Slower Fashion

While slow fashion is slowly becoming a movement on its own, the collaboration between Opening Ceremony and Yoko Ono could be considered the slowest of all.

The collection ‘Fashions For Men’ was initially a collection of sketches given by Yoko Ono back 1969 to her late husband John Lennon as a wedding present. The sketches depicted her adoration for John. Emphasizing particular fetishes for certain body parts, most notably but not surprising – his balls, butt crack, crotch and love handles. Unfortunately her endearing though conceptual proclamation of love for John never saw the light of day until 43 years later when she teamed up with Opening Ceremony to bring this collection to live as a limited edition.

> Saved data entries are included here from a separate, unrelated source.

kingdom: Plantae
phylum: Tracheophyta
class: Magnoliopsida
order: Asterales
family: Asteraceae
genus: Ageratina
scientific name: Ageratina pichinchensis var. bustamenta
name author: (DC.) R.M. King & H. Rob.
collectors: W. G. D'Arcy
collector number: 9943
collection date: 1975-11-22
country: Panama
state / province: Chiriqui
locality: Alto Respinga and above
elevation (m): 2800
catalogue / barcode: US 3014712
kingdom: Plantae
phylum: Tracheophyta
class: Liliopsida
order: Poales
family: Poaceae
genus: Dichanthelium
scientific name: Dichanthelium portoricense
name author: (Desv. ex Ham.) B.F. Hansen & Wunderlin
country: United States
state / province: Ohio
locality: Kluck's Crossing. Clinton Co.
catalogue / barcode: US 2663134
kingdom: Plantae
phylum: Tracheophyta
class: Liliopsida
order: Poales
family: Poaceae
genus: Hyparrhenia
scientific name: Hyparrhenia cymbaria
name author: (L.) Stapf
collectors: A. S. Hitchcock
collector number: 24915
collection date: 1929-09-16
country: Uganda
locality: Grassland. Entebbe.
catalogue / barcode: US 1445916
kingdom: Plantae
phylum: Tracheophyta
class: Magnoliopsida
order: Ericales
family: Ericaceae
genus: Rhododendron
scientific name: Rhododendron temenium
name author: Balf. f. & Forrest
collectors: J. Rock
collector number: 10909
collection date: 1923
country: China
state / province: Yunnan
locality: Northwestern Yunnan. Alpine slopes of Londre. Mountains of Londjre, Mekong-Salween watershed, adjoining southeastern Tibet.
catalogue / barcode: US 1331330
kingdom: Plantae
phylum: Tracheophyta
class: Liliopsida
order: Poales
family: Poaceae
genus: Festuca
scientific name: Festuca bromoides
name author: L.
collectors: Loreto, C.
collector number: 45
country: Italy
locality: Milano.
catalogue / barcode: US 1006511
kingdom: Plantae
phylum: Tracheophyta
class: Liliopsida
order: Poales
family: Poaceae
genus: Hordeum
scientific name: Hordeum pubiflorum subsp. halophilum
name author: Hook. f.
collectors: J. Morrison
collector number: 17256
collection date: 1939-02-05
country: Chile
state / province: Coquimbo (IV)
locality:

While looking at the employees of Opening Ceremony sporting the limited edition of only 53 pieces I couldn’t help to imagine Yoko Ono’s Cut Piece. A performance she first performed back in 1964 in Japan, where she sat motionless on a stage inviting the audience to come up and cut away her clothing. Though a simple act, the performance introduced a conceptual notion of the exchange between exhibitionism and desires of victim and attacker, sadist and masochist – unveiling the relationship of male and female subjects as objects for each other. Not to say that the ‘Fashions For Men’ collection carries any of these more in depth heavy conceptual statements, but it is interesting to notice that in the design transformation from sketch to garment it relies much on the simple act of literal translation, rather than creating an interpretation of it. The design team of Opening Ceremony understood well.

The final result is a tongue-in-cheek collection that kind of tastes like 1990ies rave culture with peek-a-boo derriere suit pants, scrotum print sweatshirts, Perspex neck piece with hotel style ‘ring for service’ nipple bells, hand touching crotch pants and a cumber band jock-strap to name few. Yeah, I know the references are all over the place but this collection does prove that art as a departure can present something ridiculously out of fashion that is in fact timeless.